EXERCISE MATERIALS —
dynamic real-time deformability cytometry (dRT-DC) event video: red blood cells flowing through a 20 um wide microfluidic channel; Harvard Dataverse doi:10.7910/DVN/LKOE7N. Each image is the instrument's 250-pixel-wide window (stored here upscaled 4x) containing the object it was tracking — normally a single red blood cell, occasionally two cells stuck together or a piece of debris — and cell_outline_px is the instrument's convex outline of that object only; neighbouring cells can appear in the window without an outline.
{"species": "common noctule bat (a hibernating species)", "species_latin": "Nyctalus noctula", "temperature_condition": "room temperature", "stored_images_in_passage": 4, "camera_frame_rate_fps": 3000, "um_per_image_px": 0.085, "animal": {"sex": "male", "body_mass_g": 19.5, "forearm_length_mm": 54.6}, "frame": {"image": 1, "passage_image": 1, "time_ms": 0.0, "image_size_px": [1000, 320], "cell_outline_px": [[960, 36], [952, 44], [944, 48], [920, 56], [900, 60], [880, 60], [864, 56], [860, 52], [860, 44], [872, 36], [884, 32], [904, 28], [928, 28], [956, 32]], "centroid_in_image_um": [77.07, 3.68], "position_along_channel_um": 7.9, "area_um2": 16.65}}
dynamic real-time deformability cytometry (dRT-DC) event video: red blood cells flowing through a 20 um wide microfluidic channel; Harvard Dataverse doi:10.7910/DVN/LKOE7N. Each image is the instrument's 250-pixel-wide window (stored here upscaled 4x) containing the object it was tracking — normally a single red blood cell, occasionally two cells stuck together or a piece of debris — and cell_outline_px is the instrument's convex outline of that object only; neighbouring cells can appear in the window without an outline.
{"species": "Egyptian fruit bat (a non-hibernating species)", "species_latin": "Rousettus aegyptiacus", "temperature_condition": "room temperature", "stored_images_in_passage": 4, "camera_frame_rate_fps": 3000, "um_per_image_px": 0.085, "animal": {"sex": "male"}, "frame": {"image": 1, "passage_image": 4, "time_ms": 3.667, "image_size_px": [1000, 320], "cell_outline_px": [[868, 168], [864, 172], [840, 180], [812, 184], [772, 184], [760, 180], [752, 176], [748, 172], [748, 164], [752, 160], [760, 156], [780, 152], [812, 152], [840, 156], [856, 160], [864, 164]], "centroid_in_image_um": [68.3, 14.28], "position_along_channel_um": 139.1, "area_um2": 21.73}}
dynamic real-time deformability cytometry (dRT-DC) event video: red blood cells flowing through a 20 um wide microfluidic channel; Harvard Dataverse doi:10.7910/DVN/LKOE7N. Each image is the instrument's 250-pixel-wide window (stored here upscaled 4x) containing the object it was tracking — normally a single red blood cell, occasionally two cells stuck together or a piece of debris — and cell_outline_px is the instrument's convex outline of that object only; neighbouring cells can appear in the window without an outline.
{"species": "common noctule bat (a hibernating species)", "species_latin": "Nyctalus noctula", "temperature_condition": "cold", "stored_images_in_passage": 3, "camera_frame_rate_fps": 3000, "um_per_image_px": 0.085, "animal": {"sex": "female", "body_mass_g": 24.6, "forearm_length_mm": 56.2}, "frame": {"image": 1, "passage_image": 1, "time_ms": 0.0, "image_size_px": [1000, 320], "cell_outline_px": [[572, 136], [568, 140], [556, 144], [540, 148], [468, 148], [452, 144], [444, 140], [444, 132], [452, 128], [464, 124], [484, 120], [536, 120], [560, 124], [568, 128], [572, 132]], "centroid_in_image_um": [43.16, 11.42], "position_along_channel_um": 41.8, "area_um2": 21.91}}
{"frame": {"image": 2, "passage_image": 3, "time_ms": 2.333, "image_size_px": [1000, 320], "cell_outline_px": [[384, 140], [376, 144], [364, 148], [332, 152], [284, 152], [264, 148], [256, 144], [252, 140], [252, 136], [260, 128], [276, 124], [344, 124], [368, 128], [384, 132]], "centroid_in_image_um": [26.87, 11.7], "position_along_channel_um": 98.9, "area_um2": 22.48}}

PROMPT — All of the records must be repeated exactly.

FINAL RESULT —
dynamic real-time deformability cytometry (dRT-DC) event video: red blood cells flowing through a 20 um wide microfluidic channel; Harvard Dataverse doi:10.7910/DVN/LKOE7N. Each image is the instrument's 250-pixel-wide window (stored here upscaled 4x) containing the object it was tracking — normally a single red blood cell, occasionally two cells stuck together or a piece of debris — and cell_outline_px is the instrument's convex outline of that object only; neighbouring cells can appear in the window without an outline.
{"species": "common noctule bat (a hibernating species)", "species_latin": "Nyctalus noctula", "temperature_condition": "room temperature", "stored_images_in_passage": 4, "camera_frame_rate_fps": 3000, "um_per_image_px": 0.085, "animal": {"sex": "male", "body_mass_g": 19.5, "forearm_length_mm": 54.6}, "frame": {"image": 1, "passage_image": 1, "time_ms": 0.0, "image_size_px": [1000, 320], "cell_outline_px": [[960, 36], [952, 44], [944, 48], [920, 56], [900, 60], [880, 60], [864, 56], [860, 52], [860, 44], [872, 36], [884, 32], [904, 28], [928, 28], [956, 32]], "centroid_in_image_um": [77.07, 3.68], "position_along_channel_um": 7.9, "area_um2": 16.65}}
dynamic real-time deformability cytometry (dRT-DC) event video: red blood cells flowing through a 20 um wide microfluidic channel; Harvard Dataverse doi:10.7910/DVN/LKOE7N. Each image is the instrument's 250-pixel-wide window (stored here upscaled 4x) containing the object it was tracking — normally a single red blood cell, occasionally two cells stuck together or a piece of debris — and cell_outline_px is the instrument's convex outline of that object only; neighbouring cells can appear in the window without an outline.
{"species": "Egyptian fruit bat (a non-hibernating species)", "species_latin": "Rousettus aegyptiacus", "temperature_condition": "room temperature", "stored_images_in_passage": 4, "camera_frame_rate_fps": 3000, "um_per_image_px": 0.085, "animal": {"sex": "male"}, "frame": {"image": 1, "passage_image": 4, "time_ms": 3.667, "image_size_px": [1000, 320], "cell_outline_px": [[868, 168], [864, 172], [840, 180], [812, 184], [772, 184], [760, 180], [752, 176], [748, 172], [748, 164], [752, 160], [760, 156], [780, 152], [812, 152], [840, 156], [856, 160], [864, 164]], "centroid_in_image_um": [68.3, 14.28], "position_along_channel_um": 139.1, "area_um2": 21.73}}
dynamic real-time deformability cytometry (dRT-DC) event video: red blood cells flowing through a 20 um wide microfluidic channel; Harvard Dataverse doi:10.7910/DVN/LKOE7N. Each image is the instrument's 250-pixel-wide window (stored here upscaled 4x) containing the object it was tracking — normally a single red blood cell, occasionally two cells stuck together or a piece of debris — and cell_outline_px is the instrument's convex outline of that object only; neighbouring cells can appear in the window without an outline.
{"species": "common noctule bat (a hibernating species)", "species_latin": "Nyctalus noctula", "temperature_condition": "cold", "stored_images_in_passage": 3, "camera_frame_rate_fps": 3000, "um_per_image_px": 0.085, "animal": {"sex": "female", "body_mass_g": 24.6, "forearm_length_mm": 56.2}, "frame": {"image": 1, "passage_image": 1, "time_ms": 0.0, "image_size_px": [1000, 320], "cell_outline_px": [[572, 136], [568, 140], [556, 144], [540, 148], [468, 148], [452, 144], [444, 140], [444, 132], [452, 128], [464, 124], [484, 120], [536, 120], [560, 124], [568, 128], [572, 132]], "centroid_in_image_um": [43.16, 11.42], "position_along_channel_um": 41.8, "area_um2": 21.91}}
{"frame": {"image": 2, "passage_image": 3, "time_ms": 2.333, "image_size_px": [1000, 320], "cell_outline_px": [[384, 140], [376, 144], [364, 148], [332, 152], [284, 152], [264, 148], [256, 144], [252, 140], [252, 136], [260, 128], [276, 124], [344, 124], [368, 128], [384, 132]], "centroid_in_image_um": [26.87, 11.7], "position_along_channel_um": 98.9, "area_um2": 22.48}}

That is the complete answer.